To generate these traces, see the [Malloc Debug documentation](https://android.googlesource.com/platform/bionic/+/main/libc/malloc_debug/README.md),
the option [record\_allocs](https://android.googlesource.com/platform/bionic/+/main/libc/malloc_debug/README.md#record_allocs_total_entries).

To run these benchmarks, first copy the trace files to the target using
these commands:

    adb push system/extras/memory_replay/traces /data/local/tmp

Since all of the traces come from applications, the `memory_replay` program
will always call `mallopt(M_DECAY_TIME, 1)' before running the trace.

Run the benchmark thusly:

    adb shell memory_replay64 /data/local/tmp/traces/XXX.zip
    adb shell memory_replay32 /data/local/tmp/traces/XXX.zip

Where XXX.zip is the name of a zipped trace file. The `memory_replay`
program also can process text files, but all trace files are currently
checked in as zip files.

Every 100000 allocation operations, a dump of the RSS and VA space will be
performed. At the end, a final RSS and VA space number will be printed.
For the most part, the intermediate data can be ignored, but it is always
a good idea to look over the data to verify that no strange spikes are
occurring.

The performance number is a measure of the time it takes to perform all of
the allocation calls (malloc/memalign/posix_memalign/realloc/free/etc).
For any call that allocates a pointer, the time for the call and the time
it takes to make the pointer completely resident in memory is included.

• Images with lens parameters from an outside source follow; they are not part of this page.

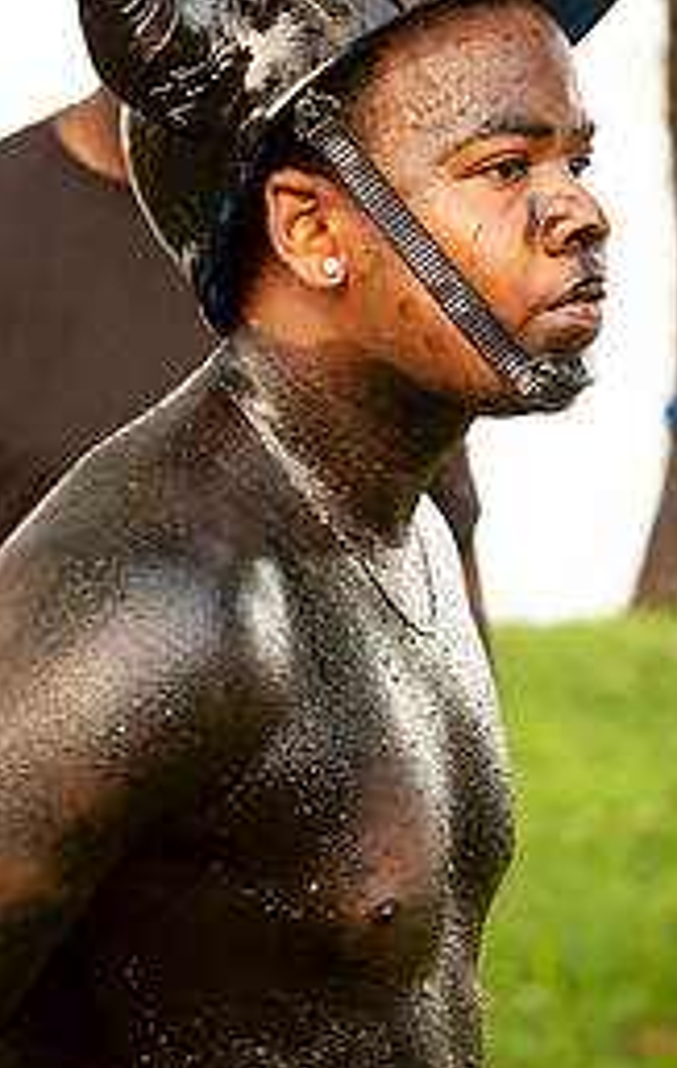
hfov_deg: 4.9
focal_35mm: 271
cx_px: 82
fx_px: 7916
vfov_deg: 7.7
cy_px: 446
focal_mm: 100
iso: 560
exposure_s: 1/200
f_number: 5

The performance numbers for these runs tend to have a wide variability so
they should not be used as absolute value for comparison against the
current allocator. But, they should be in the same range as the current
values.

When evaluating an allocator, one of the most important traces is the
camera.txt trace. The camera application does very large allocations,
and some allocators might leave large virtual address maps around
rather than delete them. When that happens, it can lead to allocation
failures and would cause the camera app to abort/crash. It is
important to verify that when running this trace using the 32 bit replay
executable, the virtual address space consumed is not much larger than the
current allocator. A small increase (on the order of a few MBs) would be okay.

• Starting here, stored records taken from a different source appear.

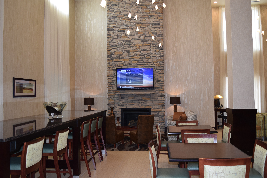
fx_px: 256
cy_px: 89
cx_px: 134
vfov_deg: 38.4
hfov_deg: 55.1
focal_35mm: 34
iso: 800
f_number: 4.8
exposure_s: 1/90
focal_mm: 23
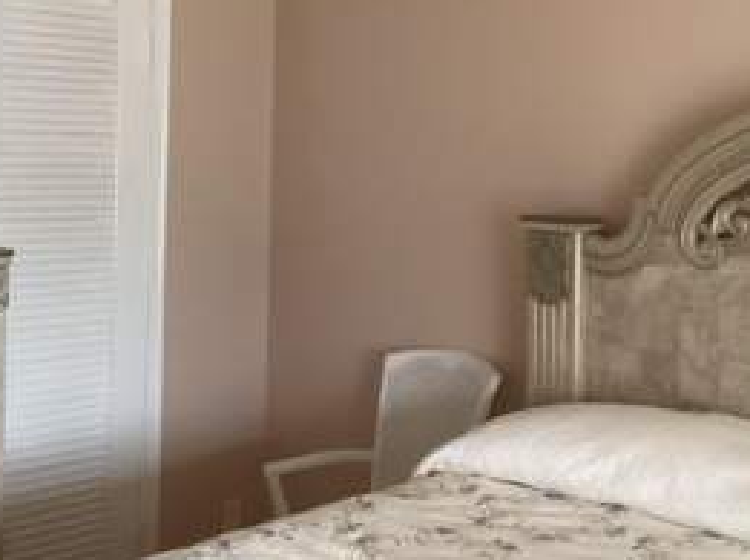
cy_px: 165
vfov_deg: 25.4
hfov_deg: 33.8
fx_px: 1233
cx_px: 371
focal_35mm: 57
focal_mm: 3.3
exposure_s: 1/40
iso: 320
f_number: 2.4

There is no specific benchmark for memory fragmentation, instead, the RSS
when running the memory traces acts as a proxy for this. An allocator that
is fragmenting badly will show an increase in RSS. The best trace for
tracking fragmentation is system\_server.txt which is an extremely long
trace (~13 million operations). The total number of live allocations goes
up and down a bit, but stays mostly the same so an allocator that fragments
badly would likely show an abnormal increase in RSS on this trace.

NOTE: When a native allocator calls mmap, it is expected that the allocator
will name the map using the call:

    prctl(PR_SET_VMA, PR_SET_VMA_ANON_NAME, <PTR>, <SIZE>, "libc_malloc");

If the native allocator creates a different name, then it necessary to
modify the file:

    system/extras/memory_replay/NativeInfo.cpp

The `GetNativeInfo` function needs to be modified to include the name
of the maps that this allocator includes.

In addition, in order for the frameworks code to keep track of the memory
of a process, any named maps must be added to the file:

    frameworks/base/core/jni/android_os_Debug.cpp

Modify the `load_maps` function and add a check of the new expected name.

#### Performance Trace Benchmarks
This is a benchmark that treats the trace data as if all allocations
occurred in a single thread. This is the scenario that could
happen if all of the allocations are spaced out in time so no thread
every does an allocation at the same time as another thread.

Run these benchmarks thusly:

    adb shell /data/benchmarktest64/trace_benchmark/trace_benchmark
    adb shell /data/benchmarktest/trace_benchmark/trace_benchmark

When run without any arguments, the benchmark will run over all of the
traces and display data. It takes many minutes to complete these runs in
order to get as accurate a number as possible.